Except it's GPLed, so it can't be used in any closed-source apps, or any apps that you want to distribute on the App Store, without an explicit exception.
If you're not married to the license for philosophical reasons (which I would respect, it's your right), I'd suggest a change to something simple like BSD.
This would, of course, allow someone to take your code, change it, and not release their changes, but it would also make it usable to the majority of programmers.
>.."distribute on the App Store, without an explicit exception".
Otherwise, my goal with using GPL is to preserve the concept of copyleft with the library. The GPL only applies if you plan to distribute libzdb to third parties. In that case, my hope and the reason I use GPL is that any modification done to libzdb can be contributed back so others can benefit. Otherwise, you can do whatever you want with libzdb without any restrictions.
For instance, I can't find anything on the website that would explain how to submit a patch. There's a mailing list and it'd be great by 2002 standards. Hosting this on GitHub (or any other site with a forking workflow that's just as smooth) would probably solve your problem without having to resort to imposing legal restrictions. There still would be a few companies/people unwilling to help but only a considerable minority.

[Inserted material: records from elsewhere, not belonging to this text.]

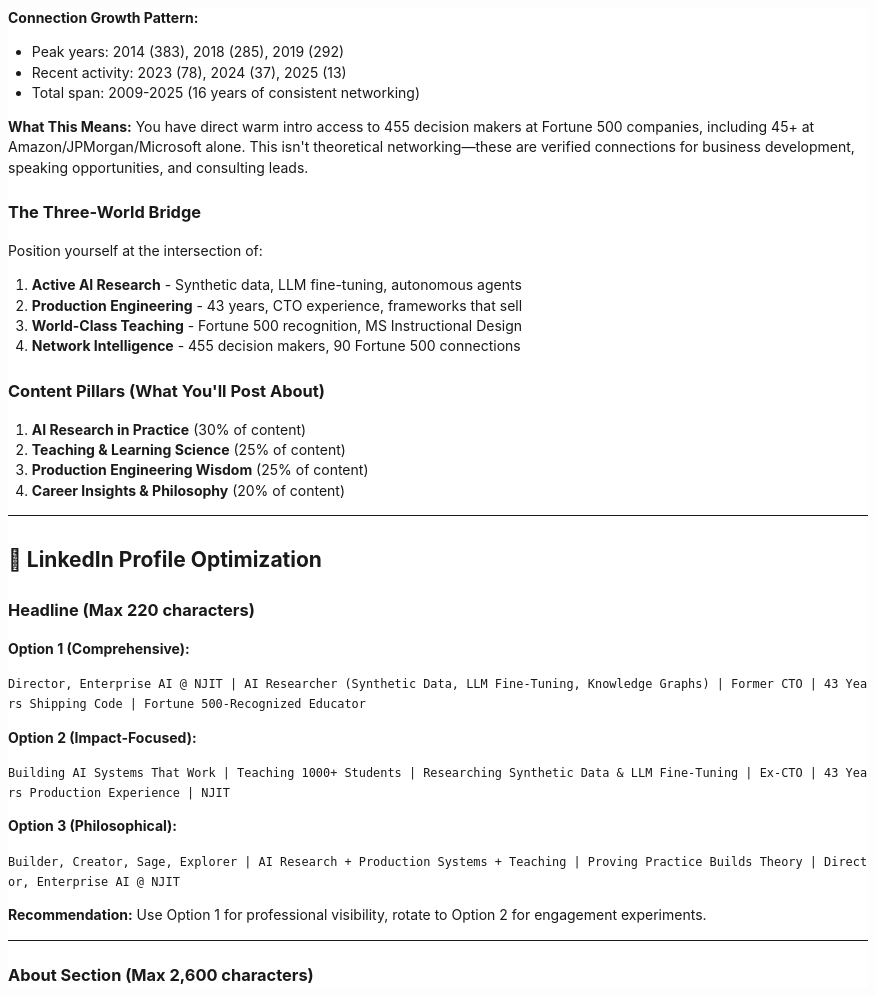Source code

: **Connection Growth Pattern:**
- Peak years: 2014 (383), 2018 (285), 2019 (292)
- Recent activity: 2023 (78), 2024 (37), 2025 (13)
- Total span: 2009-2025 (16 years of consistent networking)

**What This Means:**
You have direct warm intro access to 455 decision makers at Fortune 500 companies, including 45+ at Amazon/JPMorgan/Microsoft alone. This isn't theoretical networking—these are verified connections for business development, speaking opportunities, and consulting leads.

### The Three-World Bridge
Position yourself at the intersection of:
1. **Active AI Research** - Synthetic data, LLM fine-tuning, autonomous agents
2. **Production Engineering** - 43 years, CTO experience, frameworks that sell
3. **World-Class Teaching** - Fortune 500 recognition, MS Instructional Design
4. **Network Intelligence** - 455 decision makers, 90 Fortune 500 connections

### Content Pillars (What You'll Post About)
1. **AI Research in Practice** (30% of content)
2. **Teaching & Learning Science** (25% of content)
3. **Production Engineering Wisdom** (25% of content)
4. **Career Insights & Philosophy** (20% of content)

---

## 📝 LinkedIn Profile Optimization

### Headline (Max 220 characters)
**Option 1 (Comprehensive):**
```
Director, Enterprise AI @ NJIT | AI Researcher (Synthetic Data, LLM Fine-Tuning, Knowledge Graphs) | Former CTO | 43 Years Shipping Code | Fortune 500-Recognized Educator
```

**Option 2 (Impact-Focused):**
```
Building AI Systems That Work | Teaching 1000+ Students | Researching Synthetic Data & LLM Fine-Tuning | Ex-CTO | 43 Years Production Experience | NJIT
```

**Option 3 (Philosophical):**
```
Builder, Creator, Sage, Explorer | AI Research + Production Systems + Teaching | Proving Practice Builds Theory | Director, Enterprise AI @ NJIT
```

**Recommendation:** Use Option 1 for professional visibility, rotate to Option 2 for engagement experiments.

---

### About Section (Max 2,600 characters)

The LGPL requires that the end-user be able to replace the library with an API-compatible library and still run the program. That's arguably impossible with an iOS device, and certainly impossible if you don't provide at least object files that can be relinked. Even with object files (or source) they'd have to pay to register as an iOS developer.
I suspect the majority of developers using the LGPL don't realise, or perhaps even agree, with this intent, so you're probably unlikely to be sued, but it's what the license demands.
If the author wants to use a GPL license, its his decision. But using a viral license in a support library is harmful in any case, as it destroys all ability to use it in a program that incorporates other pieces of code that might not be compatible with the GPL.
This isn't news; this requirement exists on all platforms, not just iOS.